Unfortunately, there is a downside. Well, not a downside as such, more of a thing that's hard to ignore.

He's 17 years younger than me. Yeah, really. I managed to pull someone that much younger than me, and he didn't freak out and I didn't freak out. My friends high-fived me for my achievement at last night's party, so clearly no-one's freaking out over there, either. I don't know were it'll go, I assume at some point there will be issues because I am aware that it's a huge age gap and if I'd been really stupid and had lost my virginity a lot earlier than I have, he could be my son (talking about freaky here). But he's cute, and actually rather good in bed, especially for someone his age and even compared to some guys quite a bit older than he is. And he sure is enthusiastic and springy as fuck.

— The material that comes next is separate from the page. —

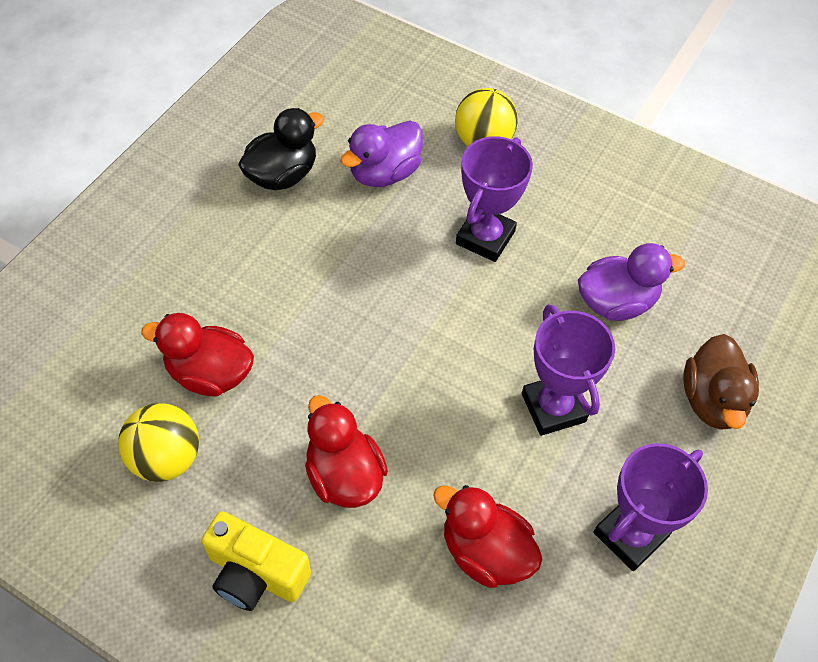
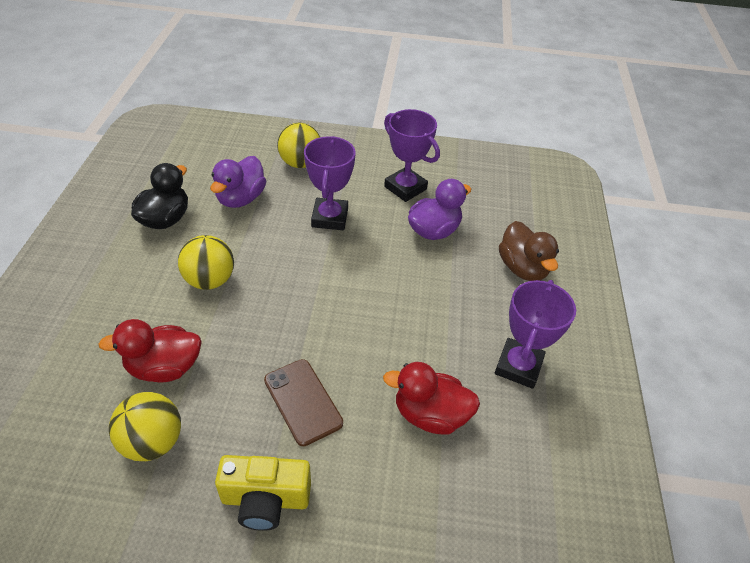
camera: 25 degrees left, 10 degrees down
(302, 278) = (210, 280): none -> yellow ball
(344, 475) = (303, 401): red duck -> brown phone
(553, 407) = (427, 305): purple trophy -> purple trophy (405, 188)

So I'm playing this by ear.

Talking about last night's party, where there wasn't any hooking-up although there might've been a bit of groping from a certain older gentleman that I'm insanely fond of, it was pretty cool. It was a friend's birthday party and he's mastered the art of making instant icecream using dry ice and interesting flavour combinations. My favourite was popcorn, followed by soy coconut (a bit like blowing a bounty bar) and in terms of weird combo's, roquefort and honey totally hit the mark. Wasn't particularly thrilled about the egg & bacon or the gin & tonic one, but other people approved. Had a really good time, talked to loads of people I didn't know and went home at a sensible time when the trains were still running.

I'm currently ignoring that I should cook lunch for tomorrow, I've bought all the stuffs for it but just can't be arsed, which means I'm going to the canteen tomorrow and got no one to blame for it but me. I've practised some poi today, in between torrential downpours of rain, and also started working on my poi hooping skills, which are still rather rudimentary.

I'm actually curious to know what I'll get up to next.